Howard’s work can be seen at Tucson Racquet Club, White Stallion Ranch, Madden Publishing, several doctor and dentists offices, and throughout homes in Arizona. 

So, what’s the benefit of solar energy?

In the example of the Solar Path building, it has completely eliminated a utility bill. Howard and his team aim to find similar results for businesses and residents who choose to invest in solar – be that simply adding solar panels to an existing location, or building a solar home or business from the ground up. First, research is conducted to minimize each customer’s future utility bill by analyzing past utility bills, or, in the case of a new customer, designing the structure to make best use of the sun’s energy.

“We look to take as big of a chunk out of the utility bill as possible,” said Howard. “Businesses often have very large utility bills, and it’s ideal because they’re usually only open from eight to five, and not on weekends, and they’re burning electricity when the sun is shining. Because solar customers receive a credit from Tucson Electric Power, Howard said the time it takes a business to make up its investment is usually significantly shorter than in a residence, though solar greatly benefits homes as well.

“Homes are fine too, because if you’re out working all day, and you’re kids are out at school and there is nobody home all day, that sun is shining, and you’re collecting credits during the day that can be used at night.”

Those credits come as a result of a solar structure producing more energy than it puts out, meaning a customer’s energy meter will literally run backwards until they begin using power again.

“Tucson Electric Power and Trico charge you a one to one ratio,” said Howard. “They’re buying the power back from you for the same price they sell it to you for. The difference at the end of the day is all you get charged for. It’s a great system.”

Though it seems solar energy could negatively affect the profit of electric companies, they have been forced, and in some cases, incentivized, to comply with sustainable energy for a few reasons. 

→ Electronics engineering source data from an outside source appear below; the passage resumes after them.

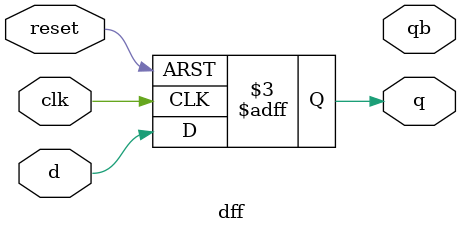
<source format=v>
module dff(clk, reset, d, q, qb);
    input clk, reset, d;
    output q,qb;
    
    reg q;
    
    assign qd = ~q;
    
    always @(posedge clk or posedge reset)
      begin 
        if (reset) begin 
          //Asynchronious reset when reset goes high
          q <= 1'b0;
        end else begin
          //Assign D to Q on positive clock edge
          q <= d;
        end 
      end
    
  endmodule 
</source>
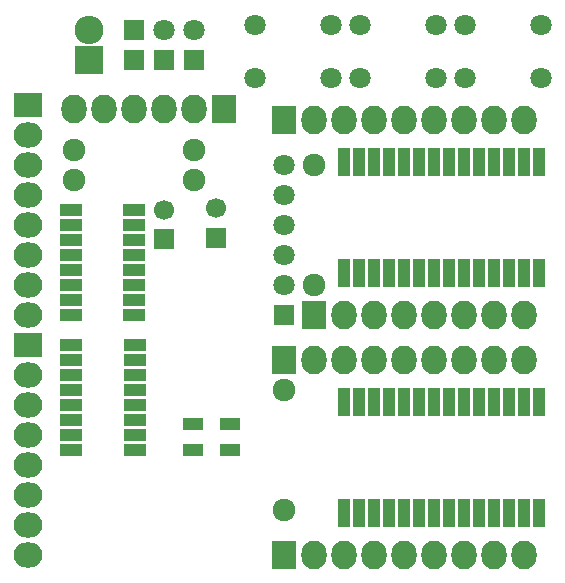
<source format=gts>
G04 #@! TF.FileFunction,Soldermask,Top*
%FSLAX46Y46*%
G04 Gerber Fmt 4.6, Leading zero omitted, Abs format (unit mm)*
G04 Created by KiCad (PCBNEW 4.0.2-stable) date Thursday, August 11, 2016 'amt' 12:54:17 am*
%MOMM*%
G01*
G04 APERTURE LIST*
%ADD10C,0.100000*%
%ADD11R,2.432000X2.432000*%
%ADD12O,2.432000X2.432000*%
%ADD13R,1.000000X2.400000*%
%ADD14R,1.700000X1.700000*%
%ADD15C,1.700000*%
%ADD16C,1.797000*%
%ADD17C,1.924000*%
%ADD18R,2.127200X2.432000*%
%ADD19O,2.127200X2.432000*%
%ADD20R,1.797000X1.797000*%
%ADD21R,1.700000X1.100000*%
%ADD22R,2.432000X2.127200*%
%ADD23O,2.432000X2.127200*%
%ADD24R,1.900000X1.000000*%
G04 APERTURE END LIST*
D10*
D11*
X6705600Y-4445000D03*
D12*
X6705600Y-1905000D03*
D13*
X28270200Y-22480000D03*
X29540200Y-22480000D03*
X30810200Y-22480000D03*
X32080200Y-22480000D03*
X33350200Y-22480000D03*
X34620200Y-22480000D03*
X35890200Y-22480000D03*
X37160200Y-22480000D03*
X38430200Y-22480000D03*
X39700200Y-22480000D03*
X40970200Y-22480000D03*
X42240200Y-22480000D03*
X43510200Y-22480000D03*
X44780200Y-22480000D03*
X44780200Y-13080000D03*
X43510200Y-13080000D03*
X42240200Y-13080000D03*
X40970200Y-13080000D03*
X39700200Y-13080000D03*
X38430200Y-13080000D03*
X37160200Y-13080000D03*
X35890200Y-13080000D03*
X34620200Y-13080000D03*
X33350200Y-13080000D03*
X32080200Y-13080000D03*
X30810200Y-13080000D03*
X29540200Y-13080000D03*
X28270200Y-13080000D03*
D14*
X17399000Y-19518000D03*
D15*
X17399000Y-17018000D03*
D16*
X27190700Y-1469000D03*
X27190700Y-5969000D03*
X20690700Y-1469000D03*
X20690700Y-5969000D03*
D14*
X13030200Y-19645000D03*
D15*
X13030200Y-17145000D03*
D13*
X28270200Y-42800000D03*
X29540200Y-42800000D03*
X30810200Y-42800000D03*
X32080200Y-42800000D03*
X33350200Y-42800000D03*
X34620200Y-42800000D03*
X35890200Y-42800000D03*
X37160200Y-42800000D03*
X38430200Y-42800000D03*
X39700200Y-42800000D03*
X40970200Y-42800000D03*
X42240200Y-42800000D03*
X43510200Y-42800000D03*
X44780200Y-42800000D03*
X44780200Y-33400000D03*
X43510200Y-33400000D03*
X42240200Y-33400000D03*
X40970200Y-33400000D03*
X39700200Y-33400000D03*
X38430200Y-33400000D03*
X37160200Y-33400000D03*
X35890200Y-33400000D03*
X34620200Y-33400000D03*
X33350200Y-33400000D03*
X32080200Y-33400000D03*
X30810200Y-33400000D03*
X29540200Y-33400000D03*
X28270200Y-33400000D03*
D17*
X5435600Y-14605000D03*
X15595600Y-14605000D03*
D18*
X18110200Y-8636000D03*
D19*
X15570200Y-8636000D03*
X13030200Y-8636000D03*
X10490200Y-8636000D03*
X7950200Y-8636000D03*
X5410200Y-8636000D03*
D17*
X25730200Y-23495000D03*
X25730200Y-13335000D03*
D20*
X10515600Y-4445000D03*
X13055600Y-4445000D03*
X15595600Y-4445000D03*
D21*
X15518200Y-35265000D03*
X15518200Y-37465000D03*
X18618200Y-37465000D03*
X18618200Y-35265000D03*
D22*
X1498600Y-8255000D03*
D23*
X1498600Y-10795000D03*
X1498600Y-13335000D03*
X1498600Y-15875000D03*
X1498600Y-18415000D03*
X1498600Y-20955000D03*
X1498600Y-23495000D03*
X1498600Y-26035000D03*
D22*
X1498600Y-28575000D03*
D23*
X1498600Y-31115000D03*
X1498600Y-33655000D03*
X1498600Y-36195000D03*
X1498600Y-38735000D03*
X1498600Y-41275000D03*
X1498600Y-43815000D03*
X1498600Y-46355000D03*
D18*
X23190200Y-9525000D03*
D19*
X25730200Y-9525000D03*
X28270200Y-9525000D03*
X30810200Y-9525000D03*
X33350200Y-9525000D03*
X35890200Y-9525000D03*
X38430200Y-9525000D03*
X40970200Y-9525000D03*
X43510200Y-9525000D03*
D18*
X25730200Y-26035000D03*
D19*
X28270200Y-26035000D03*
X30810200Y-26035000D03*
X33350200Y-26035000D03*
X35890200Y-26035000D03*
X38430200Y-26035000D03*
X40970200Y-26035000D03*
X43510200Y-26035000D03*
D18*
X23190200Y-29845000D03*
D19*
X25730200Y-29845000D03*
X28270200Y-29845000D03*
X30810200Y-29845000D03*
X33350200Y-29845000D03*
X35890200Y-29845000D03*
X38430200Y-29845000D03*
X40970200Y-29845000D03*
X43510200Y-29845000D03*
D18*
X23190200Y-46355000D03*
D19*
X25730200Y-46355000D03*
X28270200Y-46355000D03*
X30810200Y-46355000D03*
X33350200Y-46355000D03*
X35890200Y-46355000D03*
X38430200Y-46355000D03*
X40970200Y-46355000D03*
X43510200Y-46355000D03*
D17*
X23190200Y-32385000D03*
X23190200Y-42545000D03*
X5435600Y-12065000D03*
X15595600Y-12065000D03*
D20*
X23190200Y-26035000D03*
D16*
X23190200Y-23495000D03*
X23190200Y-20955000D03*
X23190200Y-18415000D03*
X23190200Y-15875000D03*
X23190200Y-13335000D03*
D20*
X10515600Y-1905000D03*
D16*
X13055600Y-1905000D03*
X15595600Y-1905000D03*
D24*
X5115600Y-17145000D03*
X5115600Y-18415000D03*
X5115600Y-19685000D03*
X5115600Y-20955000D03*
X5115600Y-22225000D03*
X5115600Y-23495000D03*
X5115600Y-24765000D03*
X5115600Y-26035000D03*
X10515600Y-26035000D03*
X10515600Y-24765000D03*
X10515600Y-23495000D03*
X10515600Y-22225000D03*
X10515600Y-20955000D03*
X10515600Y-19685000D03*
X10515600Y-18415000D03*
X10515600Y-17145000D03*
X5148600Y-28575000D03*
X5148600Y-29845000D03*
X5148600Y-31115000D03*
X5148600Y-32385000D03*
X5148600Y-33655000D03*
X5148600Y-34925000D03*
X5148600Y-36195000D03*
X5148600Y-37465000D03*
X10548600Y-37465000D03*
X10548600Y-36195000D03*
X10548600Y-34925000D03*
X10548600Y-33655000D03*
X10548600Y-32385000D03*
X10548600Y-31115000D03*
X10548600Y-29845000D03*
X10548600Y-28575000D03*
D16*
X36080700Y-1469000D03*
X36080700Y-5969000D03*
X29580700Y-1469000D03*
X29580700Y-5969000D03*
X44970700Y-1469000D03*
X44970700Y-5969000D03*
X38470700Y-1469000D03*
X38470700Y-5969000D03*
M02*

</source>
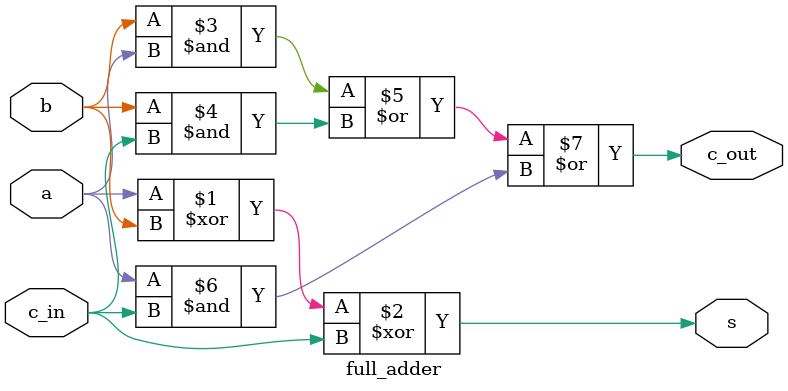
<source format=v>
module full_adder(
  input a, b, c_in,
  output s, c_out
  );

assign s = (a ^ b ^ c_in);
assign c_out = b & a | b & c_in  | a & c_in;

endmodule


</source>
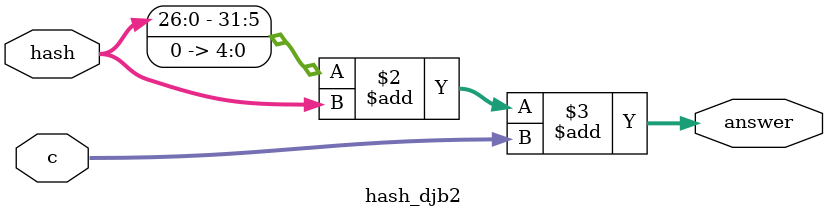
<source format=v>
module hash_djb2
(
	input [31:0] hash,
	input [31:0] c,
	output wire [31:0] answer
);

assign answer = ((hash << 5) + hash) + c;

endmodule

</source>
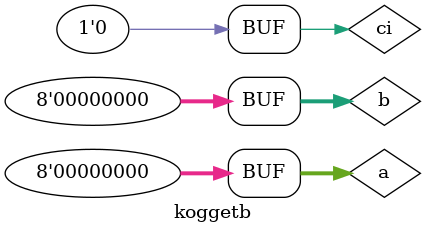
<source format=v>
`timescale 1ns / 1ps



module koggetb(  );
reg [7:0] a,b;
reg ci;
wire [7:0] o;
wire co;
//parameter x = 4;
kogge #(8)ksa(.a(a), .b(b), .s(o), .cout(co), .cin(ci));

initial
begin
a = 8'd0;
b = 8'd0;
ci = 1'b0;
#100 a = 8'd7;
     b = 8'd29;
     ci= 1'b1;
#100 a = 8'd5;
     b = 8'd8;
     ci = 1'b1;
#100 a = 8'd15;
     b = 8'd15;
     ci = 1'b1;
#100 a = 8'd255;
     b = 8'd255;
     ci = 1'b1; 
#100 a = 8'd0;
     b = 8'd0;
     ci = 1'b0;
     

end
endmodule
</source>
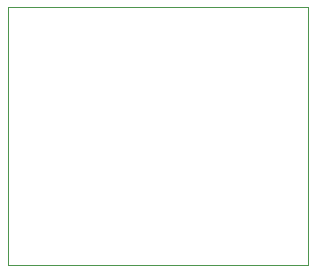
<source format=gbr>
G04 (created by PCBNEW (2013-07-07 BZR 4022)-stable) date 2/02/2014 9:55:01 p.m.*
%MOIN*%
G04 Gerber Fmt 3.4, Leading zero omitted, Abs format*
%FSLAX34Y34*%
G01*
G70*
G90*
G04 APERTURE LIST*
%ADD10C,0.00590551*%
%ADD11C,0.00393701*%
G04 APERTURE END LIST*
G54D10*
G54D11*
X56100Y-43100D02*
G75*
G03X56100Y-43100I0J0D01*
G74*
G01*
X56099Y-43100D02*
X56100Y-43100D01*
X56100Y-43099D02*
X56100Y-43100D01*
X56100Y-43100D02*
X56100Y-34500D01*
X66100Y-43100D02*
X56100Y-43100D01*
X66100Y-34500D02*
X66100Y-43100D01*
X56100Y-34500D02*
X66100Y-34500D01*
M02*

</source>
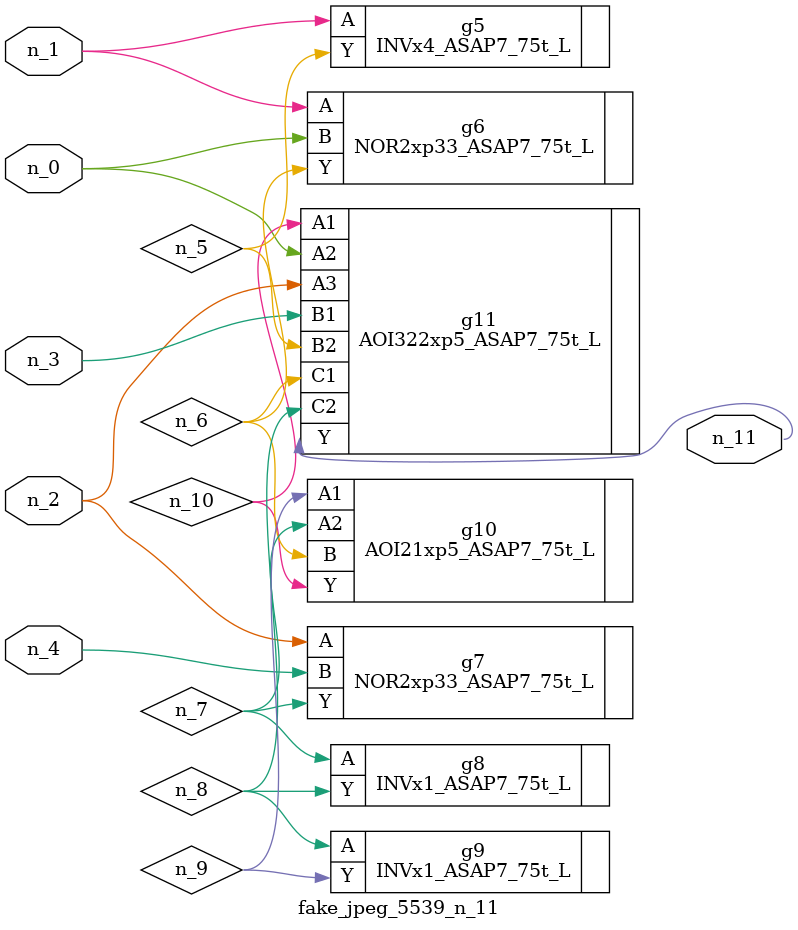
<source format=v>
module fake_jpeg_5539_n_11 (n_3, n_2, n_1, n_0, n_4, n_11);

input n_3;
input n_2;
input n_1;
input n_0;
input n_4;

output n_11;

wire n_10;
wire n_8;
wire n_9;
wire n_6;
wire n_5;
wire n_7;

INVx4_ASAP7_75t_L g5 ( 
.A(n_1),
.Y(n_5)
);

NOR2xp33_ASAP7_75t_L g6 ( 
.A(n_1),
.B(n_0),
.Y(n_6)
);

NOR2xp33_ASAP7_75t_L g7 ( 
.A(n_2),
.B(n_4),
.Y(n_7)
);

INVx1_ASAP7_75t_L g8 ( 
.A(n_7),
.Y(n_8)
);

INVx1_ASAP7_75t_L g9 ( 
.A(n_8),
.Y(n_9)
);

AOI21xp5_ASAP7_75t_L g10 ( 
.A1(n_9),
.A2(n_7),
.B(n_6),
.Y(n_10)
);

AOI322xp5_ASAP7_75t_L g11 ( 
.A1(n_10),
.A2(n_0),
.A3(n_2),
.B1(n_3),
.B2(n_5),
.C1(n_6),
.C2(n_8),
.Y(n_11)
);


endmodule
</source>
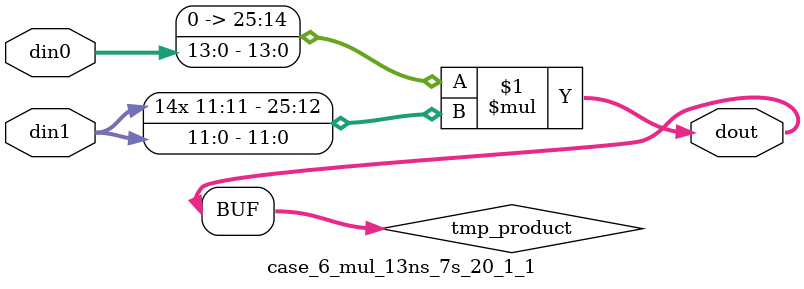
<source format=v>

`timescale 1 ns / 1 ps

 (* use_dsp = "no" *)  module case_6_mul_13ns_7s_20_1_1(din0, din1, dout);
parameter ID = 1;
parameter NUM_STAGE = 0;
parameter din0_WIDTH = 14;
parameter din1_WIDTH = 12;
parameter dout_WIDTH = 26;

input [din0_WIDTH - 1 : 0] din0; 
input [din1_WIDTH - 1 : 0] din1; 
output [dout_WIDTH - 1 : 0] dout;

wire signed [dout_WIDTH - 1 : 0] tmp_product;

























assign tmp_product = $signed({1'b0, din0}) * $signed(din1);










assign dout = tmp_product;





















endmodule

</source>
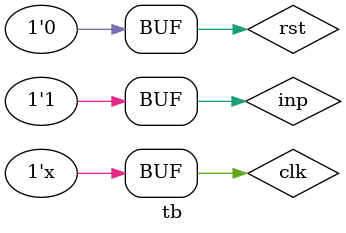
<source format=sv>

module sequence_detector(
  input logic inp, 
  input logic clk, 
  input logic rst,
  output logic seq_found
);
  
  reg [2:0] present_state, next_state;
 
  parameter a=3'b000,
  b=3'b001,
  c=3'b011,
  d=3'b010,
  e=3'b110;
 
  always@(posedge clk, posedge rst)
    begin
      if(rst==1)
        present_state <= a;
      else
        present_state <= next_state;
    end
  
  always@(present_state,inp)
    begin
      case(present_state)
        a:begin
          if(inp == 1)
            next_state = b;
          else
            next_state = a;
        end
        b:begin
          if(inp == 0)
            next_state = c;
          else
            next_state = b;
        end
        c:begin
          if(inp == 1)
            next_state = d;
          else
            next_state = a;
        end
        d:begin
          if(inp == 1)
            next_state = e;
          else
            next_state = c;
        end
        e:begin
          if(inp == 1)
            next_state = b;
          else
            next_state = a;
        end
        default:next_state = a;
      endcase
    end
  
  always@(present_state)
    begin
      case(present_state)
        a:begin
          seq_found = 0;
        end
        b:begin
          seq_found = 0;
        end
        c:begin
          seq_found = 0;
        end
        d:begin
          seq_found = 0;
        end
        e:begin
          seq_found = 1;
        end
        default:seq_found = 0;
      endcase
    end
endmodule

//tb
module tb;
  
  logic inp,clk,rst,seq_found;

sequence_detector seq_det1(
  .inp(inp), 
  .clk(clk), 
  .rst(rst),
  .seq_found(seq_found)
);

  always #5 clk=~clk;
  
  initial 
    begin
      rst=1;//without this present state won't be initialized to a;
      clk=1;
      #1 rst=0;
      #8
      inp=1;
      #10
      inp=0;
      #10
      inp=1;
      #10
      inp=1; // output should go 1 here @ time = 39 , since clk goes 1 at t=40 so at t=50 op should be 1
    //  #10
    //  inp=0;
      #10
      inp=1;
      #10
      inp=0;
      #10
      inp=1;
      #10
      inp=1; //output should become here 1 sec after t=79 i.e. t=80
    end
  
  always@(*)
    begin
      if($time<200)
        $display("time = %0t, clk=%b, inp=%b, seq_found=%b",$time, clk, inp, seq_found);
    end
endmodule

  
  
      
     
  

</source>
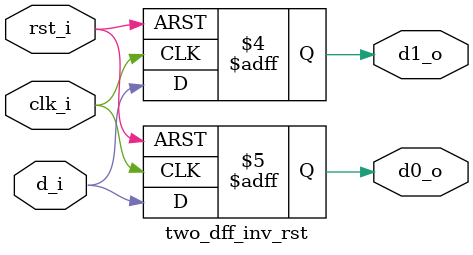
<source format=v>

`timescale 1ns / 1ps

module two_dff_inv_rst(
  clk_i,
  rst_i,
  d_i,
  d0_o, d1_o);
input wire clk_i;
input wire rst_i;
input wire d_i;
output reg d0_o;
output reg d1_o;

wire int_rst;

assign int_rst = ~rst_i;

always @(posedge clk_i or posedge rst_i) begin
  if (rst_i) begin
    d0_o <= 0;
  end else begin
    d0_o <= d_i;
  end
end

always @(posedge clk_i or posedge int_rst) begin
  if (int_rst) begin
    d1_o <= 0;
  end else begin
    d1_o <= d_i;
  end
end


endmodule

</source>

“TEP is under some mandates, and 15 percent of their grid has to be from sustainable energy by 2025,” said Howard. “If not, they’re under some serious carbon taxation.”

Howard said that because California buys much of its power from Arizona, and pays more for it than Arizonans do, companies like Tucson Electric Power are backing solar energy locally.

“TEP loves selling power to California,” said Howard. “However, the political body known as the Arizona Corporation Commission regulates utilities, including TEP, and they require TEP to sell it to us first before they sell it to California. If they can get a lot of us on solar, they can sell more to California.”

Howard said as TEP incentivizes solar energy, it also reduces its own expenses in that it doesn’t have to build expensive coal burning factories.

“The relation between consumer and power company – it’s a win-win,” said Howard.

As a result, the solar industry has become more stabilized, and more affordable, despite what Howard said are “rumors that solar incentives are decreasing.”

Howard said while TEP’s credit is now only 20 cents per watt as opposed to previous years where the company offered $3 per watt, the cost of solar equipment has also decreased.

“The price of solar panels is going down, which shows to me that the industry is stabilizing and will be here for the long term,” said Howard. “Buying a solar system is affordable when you consider the cost of utilities.”

Better news for those looking to go solar – financing options are available, and often loans are easy to come by.

“You can use a loan from equity in your home, but because a lot of people don’t have equity in their home with the economy, the solar system itself, if you have good credit, has value that some banks are willing to evaluate for the loan,” said Howard. “Lenders look at it as if this isn’t a new expense, it’s an expense you already have. You’re just transferring from paying TEP to paying them, so they know you’re not stretching your current income.” 

Solar Path has had a lot of success in dealing with lenders such as National Bank of Arizona and Pima Federal Credit Union to get customers approved for solar loans.